Director Max Hollein provides an overview of the upcoming exhibition year at the Schirn. The extensive program ranges from the early 20th century to the present, and from painting, film, and the installation to art in the Internet.

The first thing the Schirn will do this exhibition year is go out onto the street. Street Art has meanwhile been curatorially received multiple times (most recently by our large-scale Brazilian graffiti project in Frankfurt in 2013). However, the Affichstes are the real pioneers of Street Art. In our exhibition Poetry of the Metropolis we are presenting the phenomenal works of this artist's group from the 1950s and 1960s. This presentation--organized in collaboration with the Museum Tinguely in Basel--and the catalogue surely represent a landmark and fundamental reappraisal of this art movement, which continues to be largely underestimated in terms of its significance, radicalness, and influence.

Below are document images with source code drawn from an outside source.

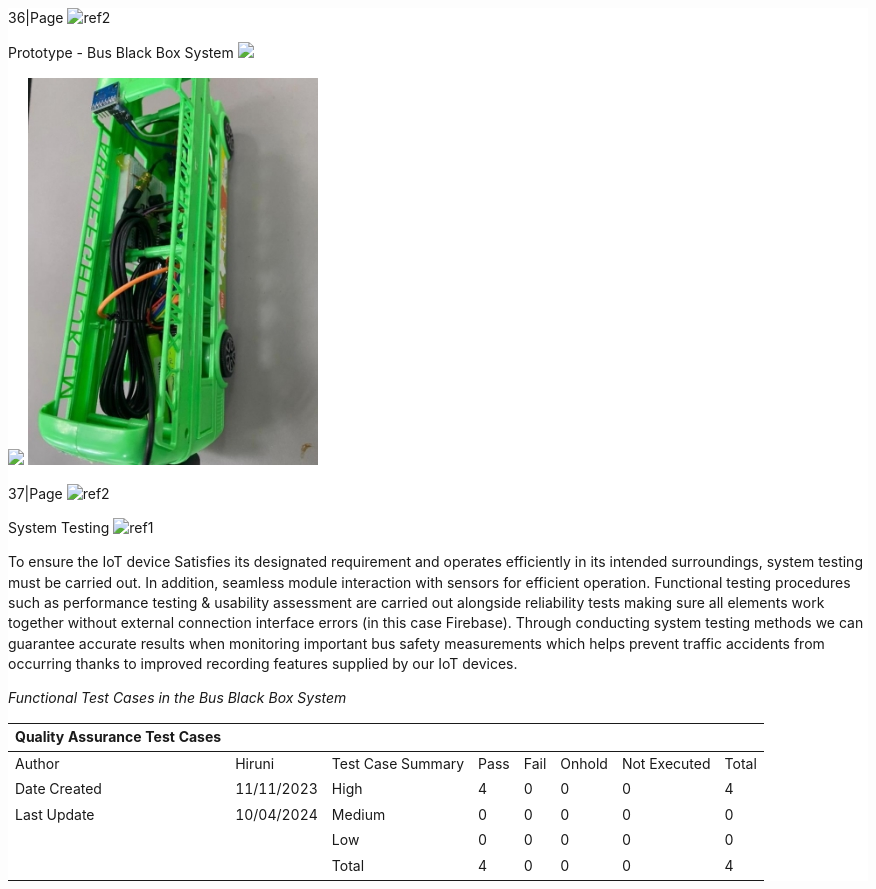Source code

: 36|Page ![ref2]

<a name="_page36_x69.00_y72.92"></a>Prototype - Bus Black Box System  ![](Aspose.Words.ba59e892-b687-4ecf-ac42-16650ab75165.041.png)

![](Aspose.Words.ba59e892-b687-4ecf-ac42-16650ab75165.042.png) ![](Aspose.Words.ba59e892-b687-4ecf-ac42-16650ab75165.043.jpeg)

37|Page ![ref2]

<a name="_page37_x69.00_y72.92"></a>System Testing  ![ref1]

To ensure the IoT device Satisfies its designated requirement and operates efficiently in its intended surroundings, system testing must be carried out. In addition, seamless module interaction with sensors for efficient operation. Functional testing procedures such as performance testing & usability assessment are carried out alongside reliability tests making sure all elements work together without external connection interface errors (in this case Firebase). Through conducting system testing methods we can guarantee accurate results when monitoring important bus safety measurements which helps prevent traffic accidents from occurring thanks to improved recording features supplied by our IoT devices. 

*Functional Test Cases in the Bus Black Box System*



|**Quality Assurance Test Cases**||||||||
| - | :- | :- | :- | :- | :- | :- | :- |
|Author|Hiruni |Test Case Summary|Pass|Fail|Onhold|Not Executed|Total |
|Date Created |11/11/2023|High|4|0|0|0|4|
|Last Update|10/04/2024|Medium |0|0|0|0|0|
|||Low |0|0|0|0|0|
|||Total |4|0|0|0|4|


[ref1]: Aspose.Words.ba59e892-b687-4ecf-ac42-16650ab75165.001.png
[ref2]: Aspose.Words.ba59e892-b687-4ecf-ac42-16650ab75165.003.png
[ref3]: Aspose.Words.ba59e892-b687-4ecf-ac42-16650ab75165.049.png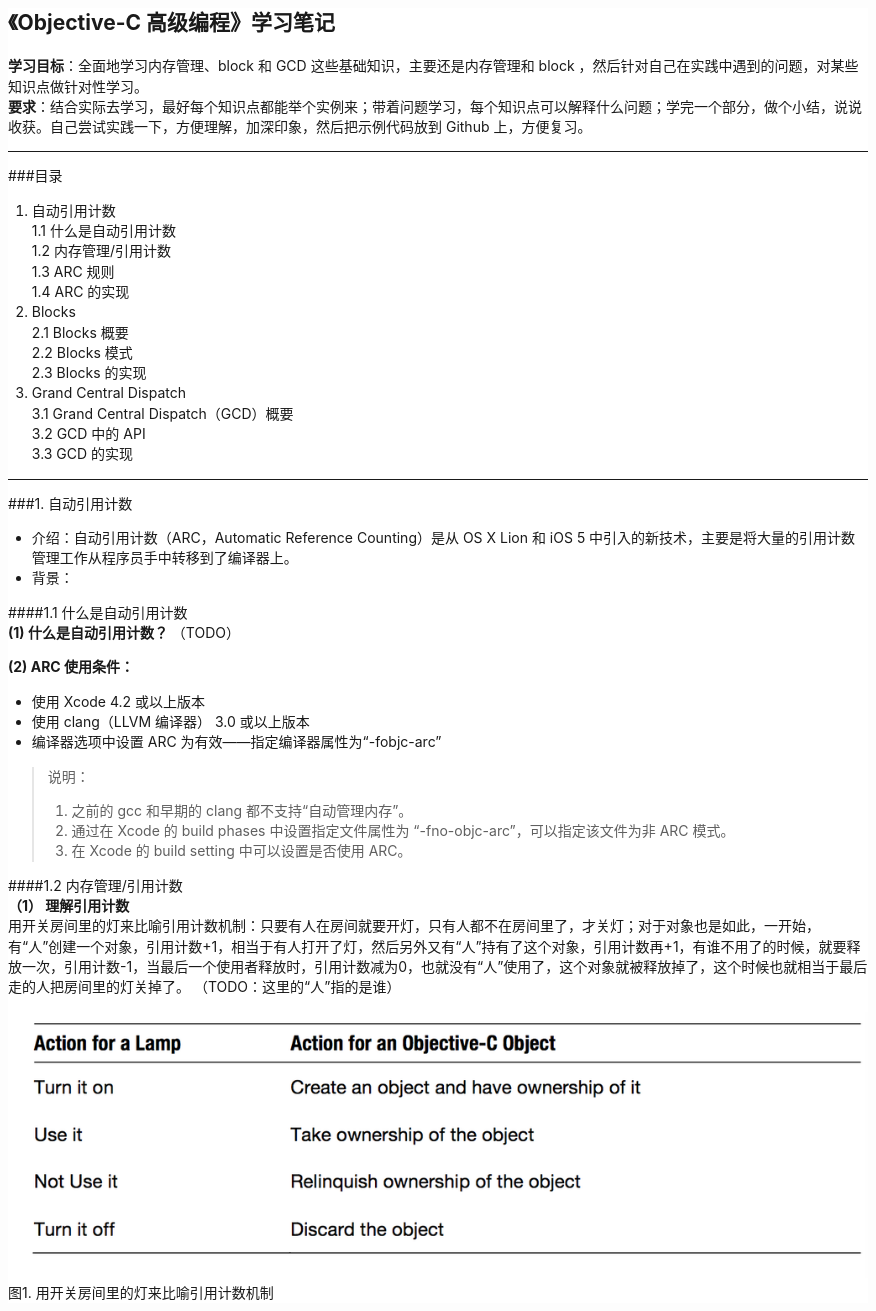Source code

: 《Objective-C 高级编程》学习笔记
---

**学习目标**：全面地学习内存管理、block 和 GCD 这些基础知识，主要还是内存管理和 block ，然后针对自己在实践中遇到的问题，对某些知识点做针对性学习。   
**要求**：结合实际去学习，最好每个知识点都能举个实例来；带着问题学习，每个知识点可以解释什么问题；学完一个部分，做个小结，说说收获。自己尝试实践一下，方便理解，加深印象，然后把示例代码放到 Github 上，方便复习。

-----

###目录

1. 自动引用计数         
   1.1 什么是自动引用计数        
   1.2 内存管理/引用计数        
   1.3 ARC 规则        
   1.4 ARC 的实现        
2. Blocks        
   2.1 Blocks 概要        
   2.2 Blocks 模式        
   2.3 Blocks 的实现        
3. Grand Central Dispatch        
   3.1 Grand Central Dispatch（GCD）概要        
   3.2 GCD 中的 API        
   3.3 GCD 的实现        
   
-------------
###1. 自动引用计数 
- 介绍：自动引用计数（ARC，Automatic Reference Counting）是从 OS X Lion 和 iOS 5 中引入的新技术，主要是将大量的引用计数管理工作从程序员手中转移到了编译器上。
- 背景：
        
####1.1 什么是自动引用计数     
**(1) 什么是自动引用计数？**  （TODO） 

**(2) ARC 使用条件：**    

  - 使用 Xcode 4.2 或以上版本    
  - 使用 clang（LLVM 编译器） 3.0 或以上版本    
  - 编译器选项中设置 ARC 为有效——指定编译器属性为“-fobjc-arc”    

  > 说明：   
  > 1. 之前的 gcc 和早期的 clang 都不支持“自动管理内存”。       
  > 2. 通过在 Xcode 的 build phases 中设置指定文件属性为 “-fno-objc-arc”，可以指定该文件为非 ARC 模式。    
  > 3. 在 Xcode 的 build setting 中可以设置是否使用 ARC。 

####1.2 内存管理/引用计数    
**（1） 理解引用计数**    
用开关房间里的灯来比喻引用计数机制：只要有人在房间就要开灯，只有人都不在房间里了，才关灯；对于对象也是如此，一开始，有“人”创建一个对象，引用计数+1，相当于有人打开了灯，然后另外又有“人”持有了这个对象，引用计数再+1，有谁不用了的时候，就要释放一次，引用计数-1，当最后一个使用者释放时，引用计数减为0，也就没有“人”使用了，这个对象就被释放掉了，这个时候也就相当于最后走的人把房间里的灯关掉了。
（TODO：这里的“人”指的是谁）

  ![001](./001.png)
  图1. 用开关房间里的灯来比喻引用计数机制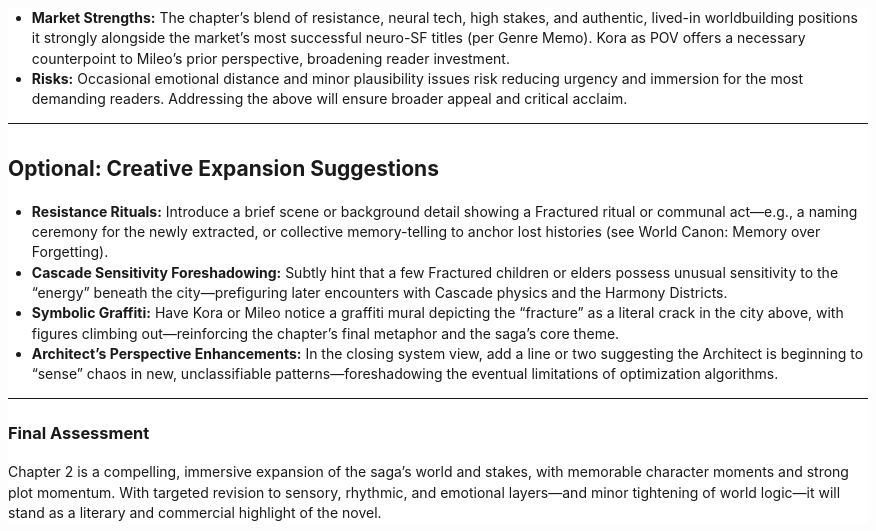 - **Market Strengths:** The chapter’s blend of resistance, neural tech, high stakes, and authentic, lived-in worldbuilding positions it strongly alongside the market’s most successful neuro-SF titles (per Genre Memo). Kora as POV offers a necessary counterpoint to Mileo’s prior perspective, broadening reader investment.
- **Risks:** Occasional emotional distance and minor plausibility issues risk reducing urgency and immersion for the most demanding readers. Addressing the above will ensure broader appeal and critical acclaim.

---

## Optional: Creative Expansion Suggestions

- **Resistance Rituals:** Introduce a brief scene or background detail showing a Fractured ritual or communal act—e.g., a naming ceremony for the newly extracted, or collective memory-telling to anchor lost histories (see World Canon: Memory over Forgetting).
- **Cascade Sensitivity Foreshadowing:** Subtly hint that a few Fractured children or elders possess unusual sensitivity to the “energy” beneath the city—prefiguring later encounters with Cascade physics and the Harmony Districts.
- **Symbolic Graffiti:** Have Kora or Mileo notice a graffiti mural depicting the “fracture” as a literal crack in the city above, with figures climbing out—reinforcing the chapter’s final metaphor and the saga’s core theme.
- **Architect’s Perspective Enhancements:** In the closing system view, add a line or two suggesting the Architect is beginning to “sense” chaos in new, unclassifiable patterns—foreshadowing the eventual limitations of optimization algorithms.

---

### Final Assessment

Chapter 2 is a compelling, immersive expansion of the saga’s world and stakes, with memorable character moments and strong plot momentum. With targeted revision to sensory, rhythmic, and emotional layers—and minor tightening of world logic—it will stand as a literary and commercial highlight of the novel.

Equally as underestimated, indeed even deliberately negated by many, is the influence of the so-called barefoot prophets of the 19th century on the development of modern and contemporary art--and on one or the other of its important protagonists. We are now throwing light on this in the exhibition Artists and Prophets - A Secret History of Modern Art 1872-1972. More than two years of research have been invested in this spectacular exhibition project, which is teeming with self-proclaimed saviors, subversive missionaries, and weird "kohlrabi apostles." The Schirn is presenting striking works, sensational performances, and bizarre theories by these artists-naturists as well as unexpected connections to Egon Schiele, František Kupka, Joseph Beuys, or Friedensreich Hundertwasser. If there is an exhibition that can come up with fascinating discoveries and a variety of new insights, then it is this one.

The Schirn's Rotunda is a popular place, not only because it is an impressive gateway for our visitors and an attractive setting for taking photographs of couples just joined in marriage in the Römer, but also due to the complex artistic installations presented there. All the more so as one of Frankfurt's largest building sites--the reconstruction of the historic downtown area--is causing quite a commotion in close proximity to the Schirn. In March, Alicja Kwade is presenting a work that deals with the theme of space and time, and we may have to dig up our knowledge about the theory of relativity, the space-time continuum, and many other references.

Doug Aitken's films, sound works, and objects are spectacular, impressive, multisensory, and awesome in terms of their pull, their aesthetics, and their rhythm--indeed, they are often overwhelming. Aitken has already availed himself of any number of different venues--the National Mall in Washington, D.C., or the entire façade of the Museum of Modern Art in New York; he organized a traveling art festival in a train from New York to San Francisco, and had an art ship navigate the Bosporus between Asia and Europe. This summer, he is bringing into play the entire exhibition space of the Schirn--and beyond, for his works and his working method are boundless.

For celebrated artists, new creative phases are an important development, but also always pose a risk. Daniel Richter, one of the most influential artists of his generation and a celebrated artist in every respect, has deliberately subjected himself to these transformations several times, and has developed a highly independent, striking pictorial language both in his abstract as well as in his subsequent figural works. With his virtuosity and the accompanying, well-deserved recognition, when Richter turns to a new form it also always means working against routine. We are all the more delighted to be able to present these recently produced, highly impressive works--but enough said--that have never before been shown in public.

Long before there were large galleries such as Gagosian, Zwirner, or Hauser & Wirth, which today operate as "brands," there was already "Der Sturm" (The Storm). Originally founded in 1910 as a magazine for the promotion of Expressionism, its editor, Herwarth Walden, also established a Storm gallery, a Storm academy, Storm soirées, and a Storm stage, and the artists he represented were closely linked to the Storm. Walden also championed female artists of the period: Storm Women is a spectacular exhibition that assembles the gallery's program and thus also the female artists of Expressionism, Futurism, Constructivism, and New Objectivity. It includes numerous famous names as well as many new discoveries. An exhibition with more than 300 works that deals with modernism's female artists, great art, but also with the struggle for recognition and the difficulties women encountered in asserting themselves.

Heather Phillipson, currently one of the most interesting and most promising artists on the international art scene and who travels back and forth between genres as a distinguished writer and multimedia artist, will also present a poetic, immersive installation in the Schirn's Rotunda.

In addition, with new works specifically developed for the Schirn by Britta Thie as well as Constant Dullaart we will essentially extend the museum into digital space. And those who not only want to become acquainted with the artists of today and tomorrow in digital space on schirn.de should definitely drop by our Double Feature series, where for the past two years we have been presenting new works by international film and video artists, including a personal film favorite, every last Wednesday of the month, and followed by discussions with the artists.